BBC News, UW-Madison, IoP, New Scientist, EE Times, TRN, Slashdot.

Atomic Wires

Can atomic chains on silicon surfaces, such as those seen on the top figure on this page, be considered atomic wires? One actually has to start by asking how a true atomic wire can really be measured—even an atomically sharp STM tip can be too coarse of a probe for such a delicate task.

Photoelectron spectroscopy (PES) to the rescue. In a PES experiment, for a prototype of which Einstein won his Nobel Prize, a beam of energetic light (UV and higher energies) illuminates a sample and ejects electrons (which are called photoelectrons) from the surface.

2D and 1D electronic structures on silicon surfaces observed using photoelectron spectroscopy.
(a) 2D electrons on Si(111)√3×√3-Ag;
(b) Si(111)√3×√3-Ag with a superlattice of Au atoms;
(c) nearly-1D electrons on Si(553)-Au.

With sophisticated modern detectors, it is possible to measure a complete set of characteristics (quantum numbers) of photoelectrons, and thus to reconstruct how they were moving before they were ejected from the sample. And since the motion of electrons is what makes a conducting wire, the telltale signatures of a low-dimensional (2D and 1D) conductors can be deduced from the photoelectron spectra. For example, in the above figure, circles indicate 2D electrons, and straight lines—1D ones. The nearly-straight lines observed for atomic chains on Si(553)-Au surface, which has a structure similar to Si(111)5×2-Au shown above, indicate that these chains indeed act as one-dimensional wires. In other words, even though the surface itself is two-dimensional, the conducting electrons are actually only hopping along and not across the atomic chains, which effectively makes the electrons one-dimensional and also means that these atomic chains are acting as the narrowest wires that can be physically made.

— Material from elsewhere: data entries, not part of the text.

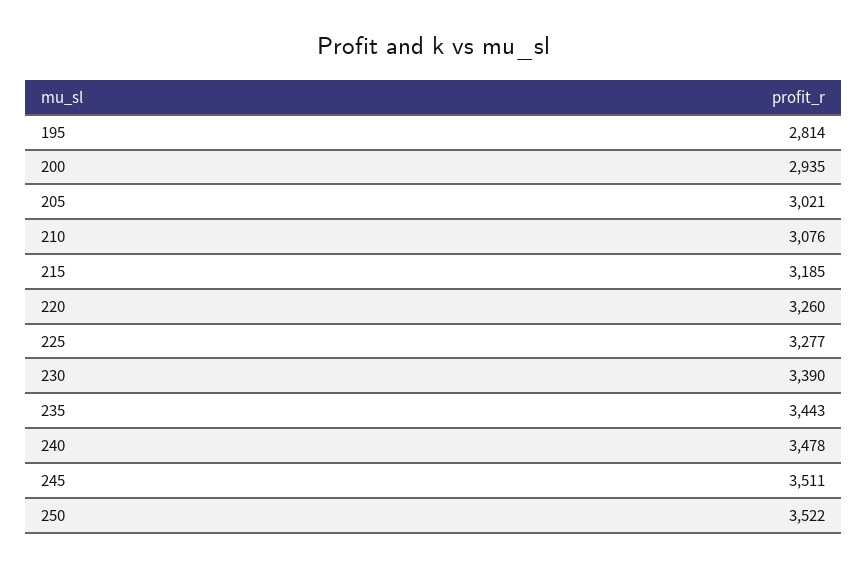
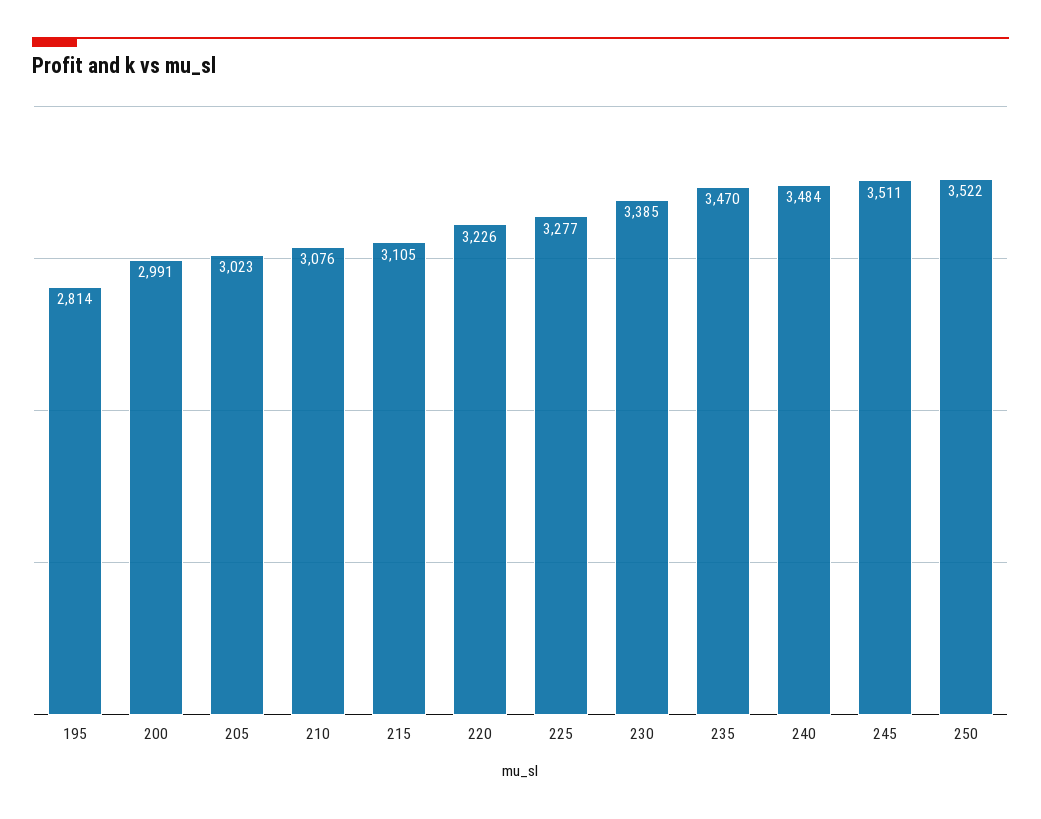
  {
    "195": 2814,
-   "200": 2935,
+   "200": 2991,
-   "205": 3021,
+   "205": 3023,
    "210": 3076,
-   "215": 3185,
+   "215": 3105,
-   "220": 3260,
+   "220": 3226,
    "225": 3277,
-   "230": 3390,
+   "230": 3385,
-   "235": 3443,
+   "235": 3470,
-   "240": 3478,
+   "240": 3484,
    "245": 3511,
    "250": 3522
  }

Atomically-perfect Templates

Among the many characteristics that make silicon surfaces excellent nanoscale templates, is their ability to self-organize into atomically perfect templates. The silicon grating structure shown below represents a limiting case of structural perfection for a particular class of stepped silicon surfaces. For this surface the angle at which the wafer was cut matches exactly the slope produced by an array of the narrowest stable atomic terraces separated by atomic steps. Because both steps and terraces have a specific stable structure, the perfect periodicity is maintained along the steps, as can be seen on the averaged cross-sectional profile.

Atomically accurate silicon grating. A series of atomic steps with the perfect periodicity of 17 atomic rows (5.73 nm) for Si(557). STM image of the atomic steps and terraces and a cross-sectional profile averaged along the y axis.